You have no time for people who will take advantage of your time.
-- James King (firstname.lastname@example.org), August 21, 2001.
I agree. The only point where I differ regards notice. I simply don't make up missed lessons, and it is in my policy. I offer two group lessons a year that are available to anyone who has missed a lesson. They aren't paying just for your time, but for your expertise, your continuing education and your preparation.
-- Arlene Steffen (email@example.com), August 21, 2001.
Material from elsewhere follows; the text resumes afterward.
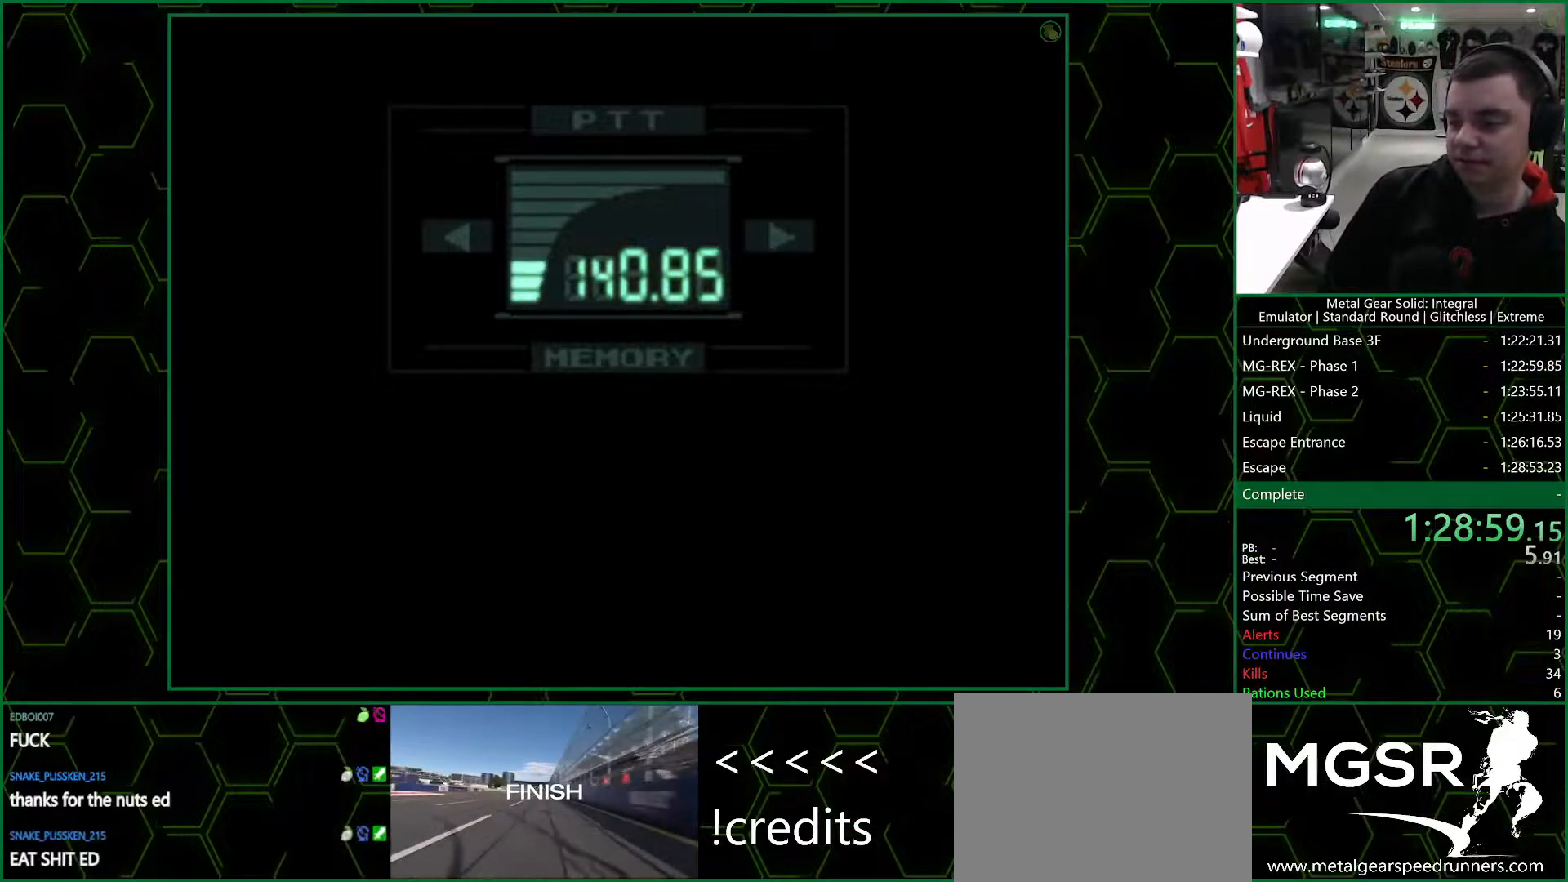
{"dt_ms": 500, "buttons": ["R3"], "right_stick": "center", "button_events": []}
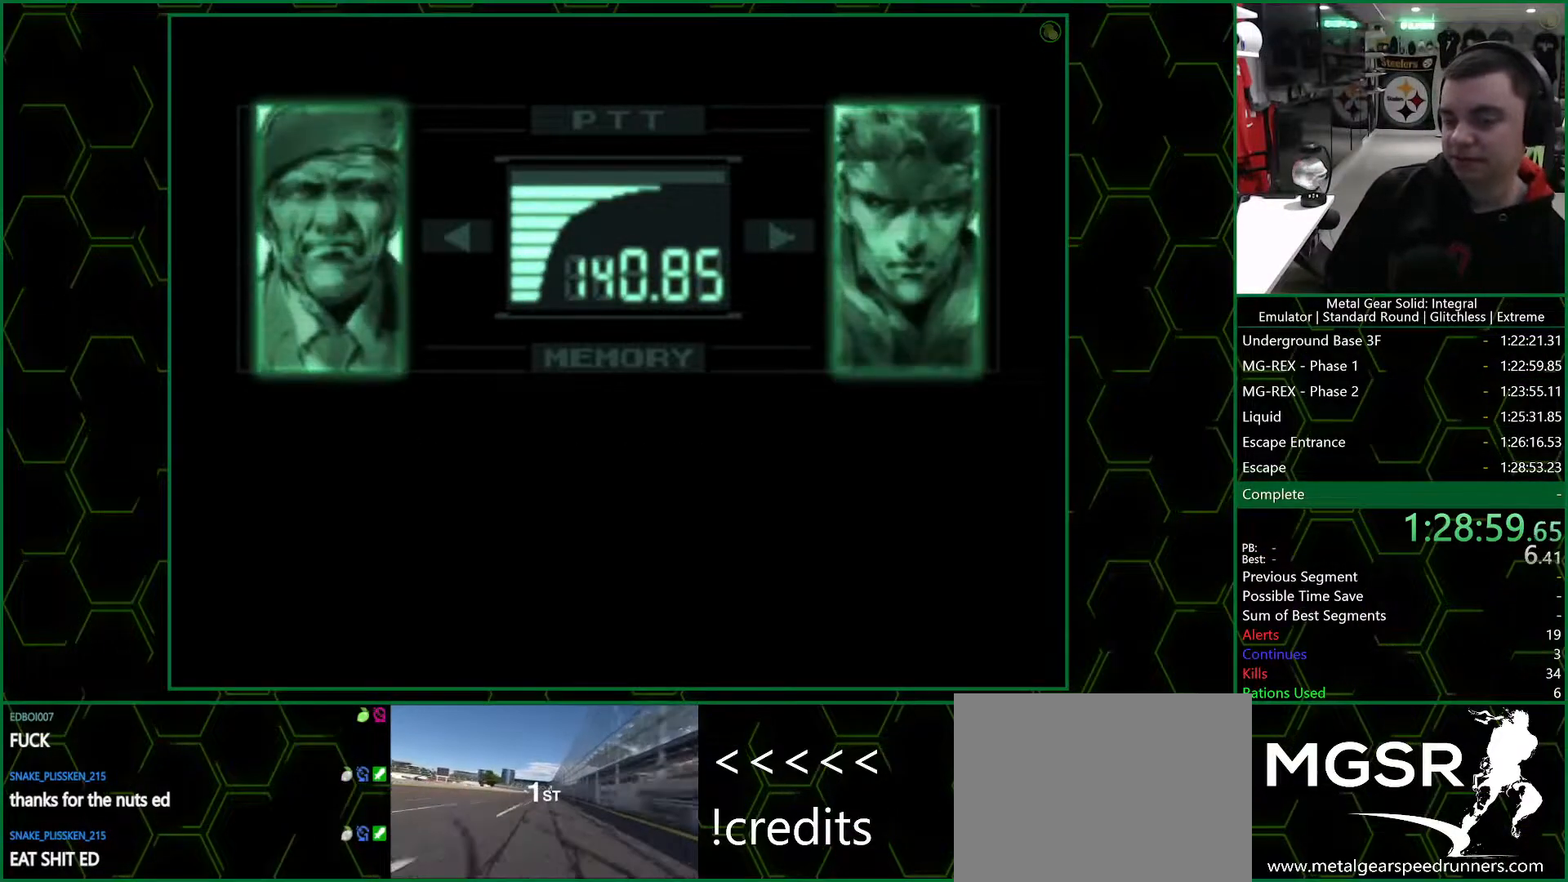
{"dt_ms": 500, "buttons": ["R3"], "right_stick": "center", "button_events": []}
Just adding to the others' answers--you definitely need a written studio policy, and make it say whatever you want it to say! If you can handle doing an occasional makeup, you might state that one makeup per semester is available. Or, if you're like me, you'll simply state that no makeup lessons are available. But I do type up a list of students, time slots, and their phone numbers (with permission) and give to everyone as a "swap list." Use the sports analogy by asking if they get a portion of their soccer fee back if they miss a game? (of course not--they are paying for the privilege of having a spot on the team). Same with piano--they are paying to hold one of your limited time slots, and you know that you spend a lot more than 30 minutes a week being their teacher. My policy lists what their tuition covers: things like lesson preparation, evaluating new music, recital preparation, making worksheets to address specific needs, etc etc. My policy statement mentions that my actual teaching time is only about half of my working time. It may seem hard to "toughen up" your policy, but after years of feeling taken advantage of, like you do, I am so glad I did!!! And you say you have a waiting list, so that gives you an extra measure of security in case a couple students' parents can't tolerate your new policy. (btw, I lost no students when I went to "no makeups.") Another thing that helped is I no longer mention a "per lesson" fee; I charge by the semester (payable in equal monthly installments if they prefer), but I quite intentionally don't have a "per lesson fee" so that parents won't ask for a set amount of money off their next bill if they miss a lesson. The equal installment thing works great; they pay "x" amount whether there are 5 lessons that month or if there are 2 lessons (ie due to Christmas, absences, or whatever.) Well, sorry to be so long-winded--this is something I have come to feel very strongly about! Good luck to you!